Durante años, la narrativa en el sector automovilístico ha sido constante: mientras los fabricantes occidentales luchan con problemas de software y llamadas a revisión, China avanza imparable con productos tecnológicamente superiores y, aparentemente, libres de fallos. Sin embargo, la realidad acaba de golpear con fuerza a uno de los gigantes tecnológicos más admirados del mundo. Xiaomi, en su ambiciosa entrada al mercado de los coches eléctricos, se enfrenta a una crisis de reputación y seguridad que demuestra que los problemas de fiabilidad y diseño no entienden de fronteras.
La presión mediática y social se ha disparado para que Lei Jun, CEO de la marca, ordene la retirada inmediata y revisión de aproximadamente 370.000 unidades de su modelo estrella, el SU7. Lo que se vendió como una revolución sobre ruedas podría esconder una trampa mortal.

Un diseño «premium» que se convirtió en una jaula
El detonante de esta crisis no es un fallo de mecánico ni una batería defectuosa, sino una decisión de diseño donde la estética venció a la funcionalidad. Un informe forense reciente, a raíz de un accidente ocurrido en octubre con un SU7 Ultra, ha sacado a la luz un defecto “mortal”.

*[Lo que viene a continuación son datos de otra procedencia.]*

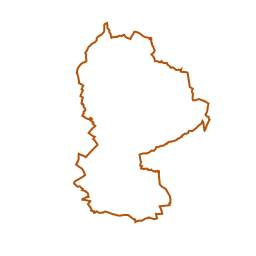 Miercurea Sibiului, Sibiu, Romania (Albers equal-area conic projection), rotated 205°
{"feature_id": "2599482B78726176605362", "entity_name": "Miercurea Sibiului", "entity_type": "district", "adm_level": 2, "iso_a3": "ROU", "parent_name": "Romania", "parent_adm1": "Sibiu", "projection": "albers", "projection_center": [23.786, 45.868], "detail": "fine", "context": "isolated", "style": "outline", "palette": "amber", "viewbox_px": 256, "rotation_deg": 205, "n_neighbors": 0, "source": "geoboundaries", "source_scale": "gbopen_adm2", "svg_char_len": 5784}
<svg xmlns="http://www.w3.org/2000/svg" viewBox="0 0 256 256"><g transform="rotate(205 128 128)"><path d="M183.3,205.8L185.2,206.7L185.8,207.4L185.9,208.3L186.0,208.5L187.0,209.2L188.6,209.6L189.0,210.4L189.7,211.2L189.8,211.8L190.3,212.8L191.4,214.3L193.0,212.2L193.0,211.7L192.9,211.0L191.7,208.7L191.4,207.8L190.8,206.6L190.5,205.4L190.5,204.6L191.4,201.6L192.0,200.5L193.0,199.7L193.0,199.1L193.4,198.9L194.4,196.3L194.3,195.8L193.5,194.6L193.6,193.4L194.3,191.6L195.3,190.5L196.8,188.0L197.2,186.2L197.7,185.7L198.0,184.6L198.0,180.7L198.5,177.9L198.3,177.6L197.1,177.1L196.2,174.7L195.6,173.9L194.2,171.5L194.0,171.0L194.5,170.3L195.2,169.3L195.4,168.9L195.9,168.6L196.9,167.5L198.0,164.9L198.7,161.3L198.3,158.2L198.1,157.4L197.6,157.0L197.8,156.3L195.8,154.6L194.8,153.4L192.6,150.3L192.0,149.2L191.4,147.9L189.0,148.0L186.4,147.5L186.5,146.0L186.4,143.4L184.7,143.1L184.8,139.9L184.7,137.2L184.6,136.8L181.8,136.6L181.5,134.8L181.7,134.7L181.6,134.2L180.7,131.2L180.4,131.4L179.7,130.1L178.7,130.6L178.0,130.1L177.6,129.5L177.5,128.8L177.1,128.4L176.9,128.1L176.2,127.8L175.7,127.9L174.3,126.6L174.3,125.4L174.9,124.7L175.1,123.9L174.8,123.4L174.4,123.1L174.6,122.6L174.3,122.2L174.3,121.9L174.7,121.0L174.4,120.5L174.5,119.7L172.8,119.7L172.1,119.4L171.5,119.5L170.9,119.2L168.4,119.2L167.3,119.5L166.1,121.4L164.4,120.8L165.3,119.1L161.8,118.5L162.1,117.4L162.0,117.1L158.5,116.0L159.9,112.8L160.6,110.7L161.6,106.9L156.1,105.8L154.5,106.0L154.7,105.4L154.7,104.6L154.6,104.3L154.7,103.6L154.9,103.3L153.0,102.6L149.1,100.5L148.5,99.9L152.4,88.9L153.9,83.7L157.3,84.0L159.0,83.7L161.7,83.8L160.4,80.3L160.1,80.1L159.6,79.1L159.3,76.0L159.5,75.5L159.3,75.1L159.7,73.0L155.6,72.1L152.8,71.8L151.5,71.1L149.8,69.9L148.5,68.8L148.4,68.4L147.0,67.3L147.9,65.4L149.4,63.2L152.2,59.1L153.3,57.8L153.7,55.8L153.4,54.8L152.4,54.7L151.6,54.3L148.9,53.6L146.9,54.7L145.8,54.2L143.1,53.6L143.4,52.4L139.9,52.8L139.6,52.4L137.6,52.3L137.5,52.1L136.2,51.3L135.9,50.6L135.0,49.6L134.9,49.4L135.2,49.1L134.8,48.7L136.6,47.6L137.4,46.3L138.3,45.4L139.2,44.3L139.3,44.0L139.2,43.7L136.6,44.6L131.2,45.8L131.1,45.4L131.6,44.3L132.2,42.1L128.9,40.4L126.8,38.9L126.6,38.7L126.8,38.4L126.6,38.1L126.6,37.6L125.9,37.5L123.6,38.2L123.4,36.9L123.2,36.7L122.0,37.4L121.2,39.2L119.2,39.0L117.5,39.2L115.5,40.6L114.6,40.9L113.7,42.4L113.0,42.8L107.1,43.4L105.7,43.4L103.6,44.0L102.3,44.0L99.7,44.6L98.2,45.2L94.5,47.7L91.1,49.2L84.0,47.6L83.6,48.1L82.9,48.1L82.6,47.8L81.6,45.9L80.9,46.9L79.2,48.4L78.1,49.1L76.4,49.7L73.8,53.4L71.4,55.3L71.4,55.7L67.1,56.3L66.2,56.3L65.6,56.6L63.5,58.3L66.4,62.0L64.4,62.6L60.7,64.8L63.1,67.6L65.1,69.6L65.7,69.9L66.2,70.4L61.4,73.4L58.9,74.8L57.7,75.6L58.7,77.0L57.8,77.6L57.8,77.9L58.6,79.0L58.7,79.8L59.7,81.8L61.1,83.8L68.2,88.8L72.0,89.0L74.1,89.7L75.8,90.8L76.4,92.2L79.7,97.6L80.9,100.1L81.6,101.9L82.3,101.7L82.4,101.3L82.7,101.6L83.2,101.4L83.6,101.5L83.8,101.3L83.9,100.9L84.8,100.5L84.9,100.4L84.6,100.1L84.9,99.8L85.3,99.8L85.6,100.0L86.2,99.6L87.1,99.6L89.1,99.8L89.3,100.0L89.6,99.5L90.3,99.0L91.0,99.1L91.8,98.8L91.9,98.5L92.2,98.5L92.4,98.5L92.5,98.9L92.9,99.1L93.7,99.2L94.4,98.7L95.5,98.3L95.7,97.8L96.1,97.8L96.7,97.3L97.6,97.4L98.4,96.8L99.1,96.9L99.3,97.2L99.2,98.3L99.2,99.3L100.2,98.9L101.1,99.1L101.9,103.0L102.4,103.2L103.5,104.6L104.9,106.9L106.3,108.7L105.1,110.0L104.0,111.0L102.4,112.0L101.1,112.3L100.3,113.2L100.0,113.3L99.4,114.0L98.8,114.3L98.1,115.4L98.0,116.0L97.5,116.6L97.4,117.1L97.2,117.4L96.8,117.7L95.6,117.9L94.7,118.7L94.5,119.5L94.1,120.2L94.3,121.4L94.2,122.1L94.3,122.7L93.4,123.1L91.7,124.3L90.9,125.4L89.8,126.3L88.6,126.8L88.4,127.2L87.7,128.0L87.2,129.1L87.2,129.5L86.1,130.1L85.9,130.7L86.0,131.2L85.6,131.4L85.6,132.0L85.3,132.5L84.6,133.1L83.0,133.9L82.8,134.2L81.1,135.4L79.2,137.3L79.0,137.9L78.6,138.3L78.5,139.2L78.0,139.8L77.6,140.0L76.6,141.2L76.4,141.8L76.2,142.1L75.6,142.5L75.9,143.0L75.4,143.8L75.7,144.4L74.9,145.3L74.2,146.8L73.8,147.1L72.6,147.5L72.4,147.8L71.5,148.7L71.4,149.4L71.6,149.9L71.4,151.3L68.5,152.4L68.1,152.8L67.4,154.5L66.4,156.2L65.8,157.5L65.7,158.2L64.7,160.8L63.6,162.3L63.3,163.7L63.6,165.2L63.5,165.9L61.9,164.7L61.0,163.4L60.0,161.5L57.7,158.0L57.4,157.9L57.3,160.0L57.3,160.3L57.6,160.4L57.7,160.9L57.6,162.2L57.7,164.4L57.7,168.2L57.6,170.1L58.2,170.3L58.8,170.7L59.3,171.5L59.5,172.1L61.6,171.9L63.0,172.5L63.5,172.9L63.2,175.0L63.2,176.3L63.7,178.2L64.6,180.8L65.4,184.2L70.1,184.8L70.2,184.4L71.8,184.6L76.2,184.1L78.5,181.7L80.6,180.6L81.5,181.4L82.0,182.1L82.6,183.5L82.7,184.2L83.5,185.7L83.5,186.2L83.8,186.7L85.2,187.6L85.5,188.0L85.9,188.9L85.7,190.7L86.2,191.0L87.8,191.1L89.1,191.3L89.5,191.5L97.3,203.2L98.0,203.3L99.4,203.0L102.7,201.7L104.0,201.4L104.6,203.6L104.9,202.8L105.6,202.2L106.8,202.3L108.2,201.2L109.3,201.0L112.4,201.9L112.8,201.7L113.5,201.7L113.8,201.2L114.7,201.2L115.1,200.7L116.4,201.7L119.1,202.1L119.6,202.9L120.4,203.4L122.3,202.3L123.9,201.9L124.4,202.0L125.9,202.8L126.4,201.2L127.3,201.1L127.6,200.8L128.8,201.0L129.6,200.9L131.2,200.3L131.8,199.9L133.7,202.4L134.1,202.4L135.3,203.5L137.9,204.6L137.4,205.7L136.6,206.9L136.4,209.1L137.1,210.1L139.3,212.0L139.8,212.7L140.4,212.9L141.8,214.0L142.0,214.4L142.0,215.1L142.6,215.2L143.3,215.8L143.9,217.1L143.9,217.7L144.6,218.4L144.9,219.3L145.6,219.3L145.6,218.0L145.9,217.7L146.9,218.4L148.3,218.3L150.4,217.7L152.6,217.6L154.4,217.9L156.4,218.5L158.7,218.7L160.9,218.6L162.8,218.0L163.0,217.5L162.9,215.5L163.2,214.6L163.3,212.9L163.6,211.8L163.4,209.6L165.6,209.5L166.7,209.3L168.7,209.5L170.0,210.1L170.8,210.9L171.6,210.4L171.9,209.5L172.2,209.1L173.5,208.4L174.7,208.1L175.7,206.9L176.0,206.1L176.4,205.9L177.1,205.9L177.6,205.3L179.5,204.2L180.1,204.0L181.1,202.7L181.4,202.9L181.8,203.6L182.6,204.3L183.0,204.9L183.3,205.8Z" fill="none" stroke="#b45309" stroke-width="2"/></g></svg>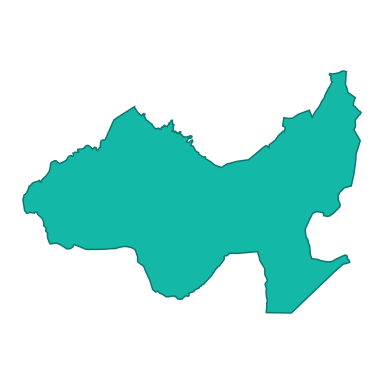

El siniestro involucró a un conductor que, bajo los efectos del alcohol, chocó a 167 km/h. Sin embargo, el informe médico es contundente: el impacto no fue la causa de la muerte. El conductor falleció atrapado en el incendio posterior porque el vehículo se convirtió en una jaula de acero imposible de abrir desde el exterior.
El problema reside en las manetas de las puertas, totalmente motorizadas y enrasadas (escondidas en la carrocería para mejorar la aerodinámica). Al producirse la colisión, el sistema eléctrico de bajo voltaje falló, inutilizando el mecanismo de apertura. Sin un sistema mecánico de emergencia accesible desde fuera, los transeúntes no pudieron rescatar al ocupante, que pereció ante la impotencia de los testigos.
La respuesta de Xiaomi
Este incidente ha destapado que los fabricantes chinos también cometen errores graves de concepto. A diferencia de un fallo de software, que se puede solucionar con una actualización remota, este es un defecto físico y estructural.
La reacción de Xiaomi no se ha hecho esperar, como viene siendo habitual en cualquier fabricante también occidental. Así, esta marca china ha detenido la producción de la primera versión en febrero para introducir un nuevo modelo que sí incluye manijas mecánicas de emergencia. El destino de los miles de coches ya entregados es una incógnita, generando ansiedad entre los propietarios actuales. Las autoridades chinas han tomado cartas en el asunto. A partir de 2027, se prohibirán los sistemas de apertura que carezcan de apertura mecánica, admitiendo tácitamente el peligro de estas innovaciones.
Este caso marca un punto de inflexión. Demuestra que la inexperiencia en el sector automovilístico se paga caro, independientemente de si el fabricante es americano, europeo o chino. Xiaomi, un gigante en la telefonía, está aprendiendo a la fuerza que un coche no es un smartphone con ruedas; un error aquí no se arregla reiniciando el dispositivo, sino que puede costar vidas.